MALT Diffusion: Memory-Augmented Latent Transformers for Any-Length Video Generation

Abstract: Diffusion models are successful for synthesizing high-quality videos but are limited to generating short clips (e.g., 2-10 seconds). Synthesizing sustained footage (e.g. over minutes) still remains an open research question. In this paper, we propose MALT Diffusion (using Memory-Augmented Latent Transformers), a new diffusion model specialized for long video generation. MALT Diffusion (or just MALT) handles long videos by subdividing them into short segments and doing segment-level autoregressive generation. To achieve this, we first propose recurrent attention layers that encode multiple segments into a compact memory latent vector; by maintaining this memory vector over time, MALT is able to condition on it and continuously generate new footage based on a long temporal context. We also present several training techniques that enable the model to generate frames over a long horizon with consistent quality and minimal degradation. We validate the effectiveness of MALT through experiments on long video benchmarks. We first perform extensive analysis of MALT in long-contextual understanding capability and stability using popular long video benchmarks. For example, MALT achieves an FVD score of 220.4 on 128-frame video generation on UCF-101, outperforming the previous state-of-the-art of 648.4. Finally, we explore MALT's capabilities in a text-to-video generation setting and show that it can produce long videos compared with recent techniques for long text-to-video generation.

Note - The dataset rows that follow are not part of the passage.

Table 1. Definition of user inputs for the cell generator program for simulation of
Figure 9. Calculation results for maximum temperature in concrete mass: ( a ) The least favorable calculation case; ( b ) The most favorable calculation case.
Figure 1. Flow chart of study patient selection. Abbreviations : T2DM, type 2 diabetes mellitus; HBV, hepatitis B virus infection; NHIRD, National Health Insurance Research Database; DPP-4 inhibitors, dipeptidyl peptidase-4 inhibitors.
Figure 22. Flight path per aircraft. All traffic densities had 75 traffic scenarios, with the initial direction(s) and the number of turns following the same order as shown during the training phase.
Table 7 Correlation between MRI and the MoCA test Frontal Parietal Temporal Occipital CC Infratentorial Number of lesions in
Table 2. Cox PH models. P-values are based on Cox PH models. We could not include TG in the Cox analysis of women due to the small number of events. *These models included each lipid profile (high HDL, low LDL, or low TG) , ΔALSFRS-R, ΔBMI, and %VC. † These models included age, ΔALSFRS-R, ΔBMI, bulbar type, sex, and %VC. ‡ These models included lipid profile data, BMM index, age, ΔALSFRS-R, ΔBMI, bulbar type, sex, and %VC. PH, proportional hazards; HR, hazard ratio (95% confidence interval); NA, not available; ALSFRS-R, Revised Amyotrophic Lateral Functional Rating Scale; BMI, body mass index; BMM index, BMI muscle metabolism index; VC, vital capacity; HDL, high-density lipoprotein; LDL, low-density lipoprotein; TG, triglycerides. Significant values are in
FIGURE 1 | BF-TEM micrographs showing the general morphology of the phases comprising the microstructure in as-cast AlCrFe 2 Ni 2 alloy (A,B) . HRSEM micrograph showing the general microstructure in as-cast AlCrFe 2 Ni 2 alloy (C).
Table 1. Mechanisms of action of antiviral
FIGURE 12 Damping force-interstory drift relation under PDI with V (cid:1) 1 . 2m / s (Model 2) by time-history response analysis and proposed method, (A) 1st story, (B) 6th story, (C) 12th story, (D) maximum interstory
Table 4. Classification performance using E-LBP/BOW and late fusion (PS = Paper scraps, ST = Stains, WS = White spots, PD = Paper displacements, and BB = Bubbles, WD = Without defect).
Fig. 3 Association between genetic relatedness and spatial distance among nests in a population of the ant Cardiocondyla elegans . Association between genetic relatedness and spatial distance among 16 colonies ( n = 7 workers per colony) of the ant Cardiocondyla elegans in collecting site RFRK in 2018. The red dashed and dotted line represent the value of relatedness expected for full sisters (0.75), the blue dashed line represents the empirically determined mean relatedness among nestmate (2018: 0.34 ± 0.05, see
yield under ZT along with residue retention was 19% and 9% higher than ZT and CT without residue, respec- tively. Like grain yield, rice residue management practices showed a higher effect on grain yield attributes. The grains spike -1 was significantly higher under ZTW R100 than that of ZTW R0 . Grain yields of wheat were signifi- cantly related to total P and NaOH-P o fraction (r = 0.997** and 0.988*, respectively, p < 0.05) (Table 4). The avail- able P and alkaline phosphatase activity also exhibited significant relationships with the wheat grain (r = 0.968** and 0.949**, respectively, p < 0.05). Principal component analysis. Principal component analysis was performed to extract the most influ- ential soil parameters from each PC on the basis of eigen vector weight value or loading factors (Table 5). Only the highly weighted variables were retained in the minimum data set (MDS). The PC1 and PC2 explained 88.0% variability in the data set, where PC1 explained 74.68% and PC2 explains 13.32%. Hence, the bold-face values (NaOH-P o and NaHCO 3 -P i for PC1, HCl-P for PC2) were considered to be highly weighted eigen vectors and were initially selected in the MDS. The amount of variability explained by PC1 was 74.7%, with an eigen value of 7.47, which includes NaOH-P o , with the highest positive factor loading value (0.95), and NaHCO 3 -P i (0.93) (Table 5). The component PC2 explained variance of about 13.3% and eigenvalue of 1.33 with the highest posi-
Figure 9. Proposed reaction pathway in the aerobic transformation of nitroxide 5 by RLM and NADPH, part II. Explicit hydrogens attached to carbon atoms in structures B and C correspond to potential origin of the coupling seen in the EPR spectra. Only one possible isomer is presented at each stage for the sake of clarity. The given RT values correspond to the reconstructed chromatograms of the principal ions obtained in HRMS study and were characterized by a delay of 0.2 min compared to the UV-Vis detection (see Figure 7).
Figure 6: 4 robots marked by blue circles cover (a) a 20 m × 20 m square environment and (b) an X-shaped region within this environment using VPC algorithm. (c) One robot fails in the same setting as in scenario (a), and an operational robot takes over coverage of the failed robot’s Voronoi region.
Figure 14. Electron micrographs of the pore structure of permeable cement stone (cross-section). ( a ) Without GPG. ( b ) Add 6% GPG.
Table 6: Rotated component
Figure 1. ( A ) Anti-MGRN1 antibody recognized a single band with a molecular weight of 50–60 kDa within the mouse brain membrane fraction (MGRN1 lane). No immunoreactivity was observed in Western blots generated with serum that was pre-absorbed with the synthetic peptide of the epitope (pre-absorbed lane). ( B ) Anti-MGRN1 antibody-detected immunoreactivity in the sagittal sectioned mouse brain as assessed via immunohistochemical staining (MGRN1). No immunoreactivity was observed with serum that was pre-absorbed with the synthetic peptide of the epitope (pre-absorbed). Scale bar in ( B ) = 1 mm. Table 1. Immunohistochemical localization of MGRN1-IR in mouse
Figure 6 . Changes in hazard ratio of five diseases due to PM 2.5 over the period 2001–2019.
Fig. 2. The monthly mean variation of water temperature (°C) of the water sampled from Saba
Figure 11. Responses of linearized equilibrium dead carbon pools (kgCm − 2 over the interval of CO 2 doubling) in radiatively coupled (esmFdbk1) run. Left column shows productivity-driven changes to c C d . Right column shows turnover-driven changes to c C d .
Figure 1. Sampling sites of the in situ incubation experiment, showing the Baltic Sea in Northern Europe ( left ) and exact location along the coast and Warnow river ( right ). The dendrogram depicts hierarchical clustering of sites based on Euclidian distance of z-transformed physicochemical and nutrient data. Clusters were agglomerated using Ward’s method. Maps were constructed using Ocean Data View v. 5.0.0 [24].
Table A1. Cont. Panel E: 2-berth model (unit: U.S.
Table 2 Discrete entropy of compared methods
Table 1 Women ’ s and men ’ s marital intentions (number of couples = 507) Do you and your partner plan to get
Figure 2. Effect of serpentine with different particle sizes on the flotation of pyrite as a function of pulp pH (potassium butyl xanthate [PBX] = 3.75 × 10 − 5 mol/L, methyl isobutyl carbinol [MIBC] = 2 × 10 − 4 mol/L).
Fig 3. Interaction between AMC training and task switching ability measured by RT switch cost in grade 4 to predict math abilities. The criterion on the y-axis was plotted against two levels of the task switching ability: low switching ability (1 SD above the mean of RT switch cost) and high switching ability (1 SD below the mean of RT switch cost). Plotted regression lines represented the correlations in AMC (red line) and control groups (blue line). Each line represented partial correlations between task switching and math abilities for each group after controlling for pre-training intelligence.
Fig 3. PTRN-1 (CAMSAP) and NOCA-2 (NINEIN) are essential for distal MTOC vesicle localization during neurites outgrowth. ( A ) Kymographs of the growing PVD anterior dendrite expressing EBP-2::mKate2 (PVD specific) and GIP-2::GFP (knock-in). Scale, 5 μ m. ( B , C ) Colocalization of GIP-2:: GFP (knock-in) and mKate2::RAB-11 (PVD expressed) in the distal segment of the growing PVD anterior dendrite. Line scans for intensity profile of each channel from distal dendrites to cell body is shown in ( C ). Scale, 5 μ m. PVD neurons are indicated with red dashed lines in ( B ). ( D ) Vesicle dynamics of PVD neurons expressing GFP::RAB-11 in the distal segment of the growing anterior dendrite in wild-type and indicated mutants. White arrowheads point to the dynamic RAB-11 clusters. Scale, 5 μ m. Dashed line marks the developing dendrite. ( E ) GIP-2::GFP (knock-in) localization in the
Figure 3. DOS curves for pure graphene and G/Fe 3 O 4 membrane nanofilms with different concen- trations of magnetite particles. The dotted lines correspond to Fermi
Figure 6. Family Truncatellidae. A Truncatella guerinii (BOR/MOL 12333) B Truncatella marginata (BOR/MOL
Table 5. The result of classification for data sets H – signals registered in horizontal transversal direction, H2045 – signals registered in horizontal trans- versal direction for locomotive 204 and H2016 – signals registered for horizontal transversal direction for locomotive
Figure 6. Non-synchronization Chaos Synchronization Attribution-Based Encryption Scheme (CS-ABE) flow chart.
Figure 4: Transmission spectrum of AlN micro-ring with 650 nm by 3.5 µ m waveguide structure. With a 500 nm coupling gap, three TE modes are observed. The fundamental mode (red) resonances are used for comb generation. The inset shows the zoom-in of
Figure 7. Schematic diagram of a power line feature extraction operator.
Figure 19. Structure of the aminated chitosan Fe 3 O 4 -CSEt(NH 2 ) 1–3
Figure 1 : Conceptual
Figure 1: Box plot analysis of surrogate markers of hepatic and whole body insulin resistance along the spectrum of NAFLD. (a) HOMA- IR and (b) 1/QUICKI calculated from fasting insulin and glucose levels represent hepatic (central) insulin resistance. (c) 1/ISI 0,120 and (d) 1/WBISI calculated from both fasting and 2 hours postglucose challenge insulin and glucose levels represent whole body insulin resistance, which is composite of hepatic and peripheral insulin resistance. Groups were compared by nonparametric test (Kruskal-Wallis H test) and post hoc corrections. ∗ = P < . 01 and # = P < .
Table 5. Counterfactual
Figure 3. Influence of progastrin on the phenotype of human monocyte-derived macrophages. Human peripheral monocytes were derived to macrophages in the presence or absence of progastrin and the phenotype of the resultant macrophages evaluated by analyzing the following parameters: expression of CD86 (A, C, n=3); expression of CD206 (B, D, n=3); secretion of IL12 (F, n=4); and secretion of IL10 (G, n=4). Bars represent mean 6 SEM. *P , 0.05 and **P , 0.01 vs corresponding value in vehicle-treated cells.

• The paper introduces a Memory-Augmented Latent Transformer (MALT) architecture that efficiently handles long video sequences using compact memory vectors.
• It employs noise augmentation and innovative training methods to maintain consistent image quality and prevent error accumulation over extended horizons.
• Experiments demonstrate state-of-the-art performance, with an FVD score of 220.4 on UCF-101 for 128-frame video generation and robust text-to-video synthesis.

MALT Diffusion: An Advanced Framework for Video Generation

MALT Diffusion represents a noteworthy advancement in the generation of long videos using diffusion models, tackling the challenge of synthesizing videos with extended temporal horizons while maintaining image quality and consistency. The paper introduces a Memory-Augmented Latent Transformer (MALT) architecture, enhancing the capabilities of diffusion models to handle long-term video generation by efficiently utilizing memory vectors to store contextual information.

Core Contributions

Memory-Augmented Architecture

The architecture builds upon existing diffusion transformers, incorporating recurrent memory attention layers tailored to manage long video sequences. The novel aspect involves encoding previous contexts into compact memory latent vectors, enabling the model to condition its generation process on an extended temporal context without excessive computational overhead.

Figure 1: MALT model architecture. We add memory attention layers to the existing diffusion transformer architectures, which are operated recurrently across segments of short video clips.

Efficient Training Techniques

MALT employs innovative training techniques focusing on robustness to noisy memory vectors, enhancing the model's ability to generate consistent quality over a long horizon and preventing degradation due to error accumulation. This is achieved through noise augmentation and sophisticated objective functions designed for long-term stability.

Figure 2: Error propagation analysis. FVD values on Kinetics-600 measured with a part of segments in the entire videos.

Performance Viability

The model's efficacy is demonstrated through experiments on prominent benchmarks, yielding impressive results such as an FVD score of 220.4 on UCF-101 for 128-frame video generation, outperforming the previous state-of-the-art. Additionally, MALT showcases competence in text-to-video generation by producing stable quality videos extending beyond 2 minutes, with robust frame consistency from start to end.

Figure 3: Long video prediction results on UCF-101. Each frame has 128$\times$128 resolution. We visualize the frames with a stride of 16.

Implications and Future Directions

The advancements proposed by MALT have significant implications in fields like autonomous driving and surveillance where long-term video consistency is crucial. Moreover, the architecture lays groundwork for future exploration into more efficient models capable of handling even longer sequences, potentially with optimizations derived from LLM methodologies to further extend context understanding.

The potential expansions could involve integrating hardware optimizations or new attention mechanisms to further refine video generation capabilities. Additionally, examining the interplay between memory compression techniques and diffusion efficiency would be a promising area to reduce computational demands while expanding generative capabilities.

Conclusion

MALT Diffusion stands as a formidable technique in video generation, significantly improving memory handling and long-term consistency in generated media. Its application not only paves the way for handling complex video synthesis tasks but also offers avenues to explore further innovations in generative models with extended temporal capabilities. The approach signifies a critical step towards achieving scalable, high-quality video synthesis across diverse application domains.